Jean Cordier, docente all'Istituto di superiore di Scienze agronomiche francese dell'Agrocampus Ouest, spiega le conclusioni del suo studio comparativo sugli strumenti di gestione del rischio agricolo nella Pac e nel Farm Bill. 



- Prof. Cordier, lei ha scritto un rapporto per il Parlamento europeo in cui mette a confronto i sistemi di gestione del rischio agricolo in Europa e Stati Uniti. Quali sono le sue conclusioni?


- Gli americani mettono tutto sulla gestione del rischio e sulle assicurazioni private, con qualche "rete di sicurezza" pubblica. L'Ue al contrario mette tutte le risorse sui pagamenti diretti, che non sono strumenti di gestione del rischio e che probabilmente in futuro saranno ridotti, e al tempo stesso non investe sulla gestione dei rischi.
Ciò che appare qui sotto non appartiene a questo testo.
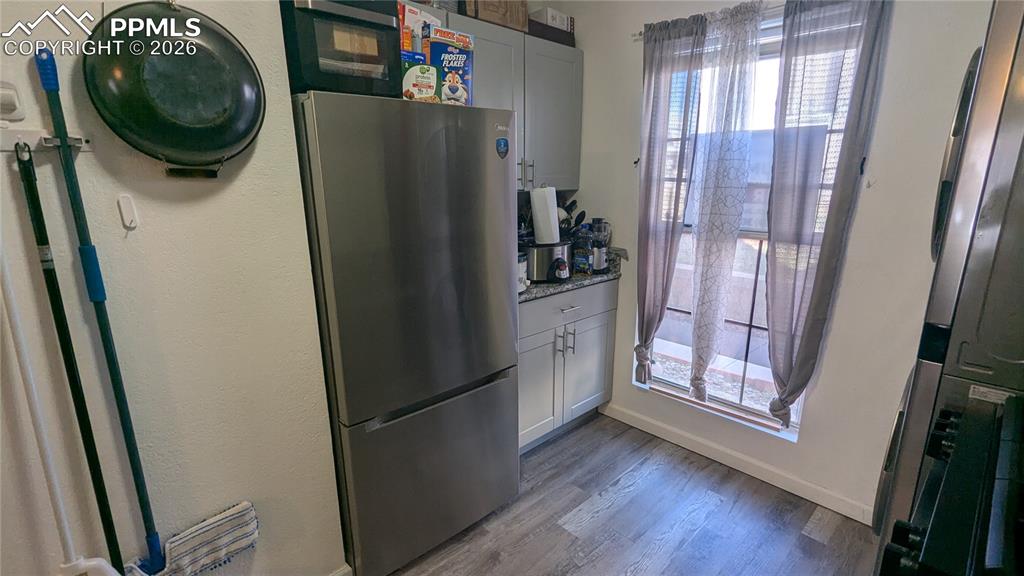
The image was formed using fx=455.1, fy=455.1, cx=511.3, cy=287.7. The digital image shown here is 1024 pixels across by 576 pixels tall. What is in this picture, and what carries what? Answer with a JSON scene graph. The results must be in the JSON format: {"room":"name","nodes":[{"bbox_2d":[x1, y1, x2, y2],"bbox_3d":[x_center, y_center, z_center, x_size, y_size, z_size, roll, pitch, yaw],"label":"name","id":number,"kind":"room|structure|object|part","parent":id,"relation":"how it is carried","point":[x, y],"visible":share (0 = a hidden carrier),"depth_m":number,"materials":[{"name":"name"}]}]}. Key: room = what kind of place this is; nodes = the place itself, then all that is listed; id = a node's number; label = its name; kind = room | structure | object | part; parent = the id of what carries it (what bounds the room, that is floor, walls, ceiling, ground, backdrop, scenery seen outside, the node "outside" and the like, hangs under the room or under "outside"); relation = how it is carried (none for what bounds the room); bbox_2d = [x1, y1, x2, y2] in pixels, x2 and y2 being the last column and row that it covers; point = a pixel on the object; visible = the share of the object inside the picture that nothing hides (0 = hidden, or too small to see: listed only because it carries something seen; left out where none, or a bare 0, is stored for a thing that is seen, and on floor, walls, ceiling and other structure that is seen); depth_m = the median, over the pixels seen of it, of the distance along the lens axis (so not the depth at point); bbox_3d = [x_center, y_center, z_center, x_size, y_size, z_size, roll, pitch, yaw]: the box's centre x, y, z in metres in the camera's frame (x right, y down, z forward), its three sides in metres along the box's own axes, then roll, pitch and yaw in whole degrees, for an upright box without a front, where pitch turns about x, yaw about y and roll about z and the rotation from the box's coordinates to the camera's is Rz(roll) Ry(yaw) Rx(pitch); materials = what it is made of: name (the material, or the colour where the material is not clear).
{"room":"kitchen","nodes":[
{"label":"kitchen","id":0,"kind":"room"},
{"bbox_2d":[0,0,347,575],"bbox_3d":[-1.517,0.052,0.681,2.366,2.560,0.151,-13,19,-42],"label":"left wall","id":1,"kind":"structure","parent":0,"point":[245,169],"depth_m":1.21,"materials":[{"name":"paint"}]},
{"bbox_2d":[0,80,23,121],"bbox_3d":[-1.060,-0.383,0.930,0.075,0.079,0.050,-13,19,-42],"label":"wall hook","id":2,"kind":"object","parent":1,"relation":"attached to","point":[2,101],"visible":1,"depth_m":0.94,"materials":[{"name":"white plastic"}]},
{"bbox_2d":[0,128,91,153],"bbox_3d":[-1.057,-0.298,0.899,0.361,0.043,0.059,-13,19,-42],"label":"hook rack","id":3,"kind":"object","parent":1,"relation":"attached to","point":[32,134],"visible":0.77,"depth_m":0.96,"materials":[{"name":"white plastic"}]},
{"bbox_2d":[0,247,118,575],"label":"white broom","id":4,"kind":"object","parent":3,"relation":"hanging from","point":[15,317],"visible":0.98,"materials":[{"name":"white plastic"}]},
{"bbox_2d":[6,140,132,575],"bbox_3d":[-0.960,0.297,1.000,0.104,1.152,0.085,-13,19,-42],"label":"broom","id":5,"kind":"object","parent":3,"relation":"hanging from","point":[24,178],"visible":0.98,"depth_m":0.98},
{"bbox_2d":[43,48,260,572],"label":"mop","id":6,"kind":"object","parent":3,"relation":"hanging from","point":[226,516],"visible":1,"depth_m":1.13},
{"bbox_2d":[117,193,137,229],"bbox_3d":[-0.917,-0.180,1.091,0.023,0.085,0.027,-13,19,-42],"label":"wall hook","id":7,"kind":"object","parent":1,"relation":"attached to","point":[124,213],"visible":0.97,"depth_m":1.09,"materials":[{"name":"white plastic"}]},
{"bbox_2d":[84,0,265,176],"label":"wok","id":8,"kind":"object","parent":1,"relation":"attached to","point":[247,70],"visible":0.99,"depth_m":1.09,"materials":[{"name":"metal"}]},
{"bbox_2d":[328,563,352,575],"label":"baseboard","id":9,"kind":"structure","parent":1,"relation":"attached to","point":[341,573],"depth_m":1.65,"materials":[{"name":"white paint"}]},
{"bbox_2d":[378,412,889,575],"bbox_3d":[-0.211,1.438,0.534,4.866,0.073,3.959,-13,19,-42],"label":"floor","id":10,"kind":"structure","parent":0,"point":[634,498],"depth_m":1.99,"materials":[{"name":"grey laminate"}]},
{"bbox_2d":[293,90,520,575],"bbox_3d":[-0.473,0.157,1.935,0.755,1.712,0.746,-13,19,-42],"label":"refrigerator","id":11,"kind":"object","parent":10,"relation":"on","point":[437,150],"visible":0.92,"depth_m":1.58,"materials":[{"name":"silver metal"}]},
{"bbox_2d":[281,0,402,96],"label":"microwave","id":12,"kind":"object","parent":11,"relation":"on","point":[360,22],"visible":0.72,"depth_m":1.36,"materials":[{"name":"black"}]},
{"bbox_2d":[397,1,440,54],"bbox_3d":[-0.380,-0.925,1.761,0.191,0.285,0.133,-13,19,-42],"label":"cereal box","id":13,"kind":"object","parent":11,"relation":"on","point":[419,17],"visible":0.39,"depth_m":1.69,"materials":[{"name":"cardboard"}]},
{"bbox_2d":[401,51,438,101],"bbox_3d":[-0.336,-0.731,1.633,0.138,0.159,0.093,-13,19,-42],"label":"food box","id":14,"kind":"object","parent":11,"relation":"on","point":[428,68],"visible":0.81,"depth_m":1.60,"materials":[{"name":"white cardboard"}]},
{"bbox_3d":[-0.256,0.705,1.854,0.803,0.632,0.098,-13,19,-42],"label":"freezer drawer","id":15,"kind":"part","parent":11,"relation":"part of","materials":[{"name":"silver metal"}]},
{"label":"handle","id":16,"kind":"part","parent":11,"relation":"part of","materials":[{"name":"metal"}]},
{"bbox_2d":[427,25,474,105],"bbox_3d":[-0.238,-0.817,1.742,0.168,0.279,0.117,-13,19,-42],"label":"cereal box","id":17,"kind":"object","parent":11,"relation":"on","point":[456,79],"visible":0.86,"depth_m":1.70,"materials":[{"name":"cardboard"}]},
{"bbox_2d":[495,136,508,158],"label":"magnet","id":18,"kind":"object","parent":11,"relation":"attached to","point":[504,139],"visible":0.97,"depth_m":1.74,"materials":[{"name":"blue"}]},
{"bbox_2d":[517,279,617,453],"bbox_3d":[0.106,0.391,2.675,0.943,0.892,0.638,-13,19,-42],"label":"base cabinet","id":19,"kind":"object","parent":10,"relation":"on","point":[580,309],"visible":0.42,"depth_m":2.48,"materials":[{"name":"grey paint"}]},
{"bbox_3d":[0.112,0.559,2.473,0.375,0.587,0.066,-13,19,-42],"label":"cabinet door","id":20,"kind":"part","parent":19,"relation":"part of","materials":[{"name":"grey paint"}]},
{"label":"handles","id":21,"kind":"part","parent":19,"relation":"part of","materials":[{"name":"silver metal"}]},
{"bbox_3d":[0.286,0.106,2.479,0.782,0.161,0.034,-13,19,-42],"label":"drawer","id":22,"kind":"part","parent":19,"relation":"part of","materials":[{"name":"grey paint"}]},
{"bbox_3d":[0.313,0.106,2.480,0.140,0.013,0.054,-13,19,-42],"label":"drawer pull","id":23,"kind":"part","parent":19,"relation":"part of","materials":[{"name":"silver metal"}]},
{"bbox_2d":[518,248,623,302],"bbox_3d":[0.134,-0.105,2.548,0.950,0.135,0.649,-13,19,-42],"label":"countertop","id":24,"kind":"structure","parent":19,"relation":"on","point":[552,289],"depth_m":2.39,"materials":[{"name":"grey stone"}]},
{"bbox_2d":[517,251,528,291],"bbox_3d":[0.003,-0.091,2.227,0.153,0.191,0.150,-13,19,-42],"label":"container","id":25,"kind":"object","parent":24,"relation":"on","point":[523,278],"visible":0.32,"depth_m":2.19,"materials":[{"name":"white"}]},
{"bbox_2d":[522,240,571,282],"bbox_3d":[0.182,-0.154,2.450,0.324,0.196,0.301,-13,19,-42],"label":"slow cooker","id":26,"kind":"object","parent":24,"relation":"on","point":[534,266],"visible":0.86,"depth_m":2.33,"materials":[{"name":"metal"}]},
{"bbox_2d":[530,185,559,244],"bbox_3d":[0.174,-0.382,2.375,0.139,0.306,0.147,-13,19,-42],"label":"paper towel roll","id":27,"kind":"object","parent":26,"relation":"on","point":[543,205],"visible":0.95,"depth_m":2.32,"materials":[{"name":"white paper"}]},
{"bbox_2d":[556,199,585,236],"bbox_3d":[0.305,-0.360,2.763,0.223,0.390,0.226,-13,19,-42],"label":"kitchen utensils","id":28,"kind":"object","parent":24,"relation":"on","point":[584,214],"visible":0.26,"depth_m":2.72,"materials":[{"name":"black plastic"}]},
{"bbox_2d":[572,225,592,274],"bbox_3d":[0.396,-0.207,2.518,0.072,0.261,0.090,-13,19,-42],"label":"bottle","id":29,"kind":"object","parent":24,"relation":"on","point":[584,266],"visible":0.99,"depth_m":2.49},
{"bbox_2d":[590,217,610,272],"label":"blender","id":30,"kind":"object","parent":24,"relation":"on","point":[599,262],"visible":0.91,"depth_m":2.55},
{"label":"cabinet door","id":31,"kind":"part","parent":19,"relation":"part of","materials":[{"name":"grey paint"}]},
{"bbox_2d":[875,1,1023,566],"bbox_3d":[1.524,0.234,1.174,0.702,2.021,0.739,-13,19,-42],"label":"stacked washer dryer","id":32,"kind":"object","parent":10,"relation":"on","point":[1006,64],"visible":0.75,"depth_m":1.11,"materials":[{"name":"metal"}]},
{"bbox_2d":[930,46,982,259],"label":"handle","id":33,"kind":"object","parent":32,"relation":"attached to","point":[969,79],"visible":0.19,"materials":[{"name":"silver metal"}]},
{"bbox_2d":[878,391,1023,575],"bbox_3d":[1.032,0.778,0.761,0.760,1.109,0.730,-13,19,-42],"label":"stove","id":34,"kind":"object","parent":10,"relation":"on","point":[965,496],"visible":1,"depth_m":0.80,"materials":[{"name":"black metal"}]},
{"bbox_2d":[561,0,996,521],"bbox_3d":[1.423,-0.293,1.919,0.158,2.583,3.354,-13,19,-42],"label":"window wall","id":35,"kind":"structure","parent":0,"point":[624,390],"depth_m":1.94,"materials":[{"name":"white paint"}]},
{"bbox_2d":[434,9,582,192],"bbox_3d":[-0.084,-0.895,2.354,1.089,0.785,0.345,-13,19,-42],"label":"upper cabinet","id":36,"kind":"object","parent":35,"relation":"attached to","point":[567,181],"visible":0.43,"depth_m":2.37,"materials":[{"name":"grey paint"}]},
{"bbox_2d":[463,0,528,30],"bbox_3d":[-0.110,-1.365,2.233,0.327,0.210,0.247,-13,19,-42],"label":"cardboard box","id":37,"kind":"object","parent":36,"relation":"on","point":[482,2],"visible":0.61,"depth_m":2.15,"materials":[{"name":"brown cardboard"}]},
{"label":"handles","id":38,"kind":"part","parent":36,"relation":"part of","materials":[{"name":"silver metal"}]},
{"bbox_2d":[530,6,571,31],"bbox_3d":[0.194,-1.445,2.505,0.205,0.102,0.177,-13,19,-42],"label":"white box","id":39,"kind":"object","parent":36,"relation":"on","point":[550,11],"visible":0.57,"depth_m":2.42,"materials":[{"name":"white cardboard"}]},
{"bbox_2d":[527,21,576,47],"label":"dark box","id":40,"kind":"object","parent":36,"relation":"on","point":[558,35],"visible":0.46,"depth_m":2.36,"materials":[{"name":"black"}]},
{"bbox_2d":[629,0,783,39],"bbox_3d":[1.098,-1.150,1.851,0.097,0.044,1.262,-13,19,-42],"label":"curtain rod","id":41,"kind":"object","parent":35,"relation":"attached to","point":[637,35],"visible":0.4,"depth_m":1.90,"materials":[{"name":"silver metal"}]},
{"bbox_2d":[632,17,705,394],"bbox_3d":[0.751,-0.335,2.338,0.109,1.851,0.329,-13,19,-42],"label":"left curtain","id":42,"kind":"object","parent":41,"relation":"hanging from","point":[652,106],"visible":0.97,"depth_m":2.28,"materials":[{"name":"grey fabric"}]},
{"bbox_2d":[684,2,763,405],"bbox_3d":[0.959,-0.294,2.164,0.092,1.790,0.277,-13,19,-42],"label":"sheer curtain","id":43,"kind":"object","parent":41,"relation":"hanging from","point":[699,341],"visible":0.99,"depth_m":2.10,"materials":[{"name":"white fabric"}]},
{"bbox_2d":[761,0,890,433],"bbox_3d":[1.219,-0.252,1.876,0.113,1.810,0.330,-13,19,-42],"label":"gray curtain","id":44,"kind":"object","parent":41,"relation":"hanging from","point":[774,410],"visible":0.98,"depth_m":1.83,"materials":[{"name":"grey fabric"}]},
{"bbox_2d":[602,401,873,524],"bbox_3d":[1.170,0.890,2.327,0.014,0.088,1.787,-13,19,-42],"label":"baseboard","id":45,"kind":"structure","parent":35,"relation":"attached to","point":[637,419],"depth_m":2.29,"materials":[{"name":"white paint"}]},
{"bbox_2d":[633,14,858,437],"bbox_3d":[1.096,-0.242,2.249,0.110,1.795,0.947,-13,19,-42],"label":"window","id":46,"kind":"structure","parent":35,"relation":"in","point":[671,381],"depth_m":2.31,"materials":[{"name":"glass"}]}
]}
Il testo del regolamento 1305 del 2013 ne parla ma non li applica.

Voglio dire che siamo in una situazione in cui se ne scrive, se ne parla, ma non si fa. Si deve cambiare, partendo dall'idea di base del regolamento, cioè quella dei fondi mutualistici per mitigare l'impatto del crollo del livello di produzione e per stabilizzare il reddito degli agricoltori. Sono buone idee che bisogna mettere in pratica. Suggerirei di utilizzare gli anni a venire per ridefinire proprio le modalità di attuazione, condividendo le diverse esperienze.

L'idea che le "reti di sicurezza" pubblica siano nel primo pilastro e le misure sulla gestione del rischio nel secondo non è sostenibile perché impedisce di coordinare i due strumenti. Secondo elemento necessario è un budget flessibile, perché non si possono gestire gli imprevisti con un budget fisso e immutabile. Infine, anche se è un po' iconoclasta quello che dico, si dovrebbero recuperare risorse finanziarie dai pagamenti diretti per metterle in un fondo cumulativo – e non redistribuito ogni anno come la riserva di crisi di oggi – che faccia da riassicurazione per l'insieme dei sistemi di gestione del rischio dei diversi paesi.

L'esperienza nordamericana ha dei vantaggi, ma non è senza ombre. Ne vanno considerati gli aspetti positivi, che vanno calati nel contesto europeo e dei diversi paesi. Il rischio climatico da noi è più debole, mentre quello di mercato è pressoché equivalente. Si devono costruire, sulla base del tipo di fondi di cui abbiamo parlato, delle riserve che siano davvero utili per la gestione del rischio agricolo in Europa.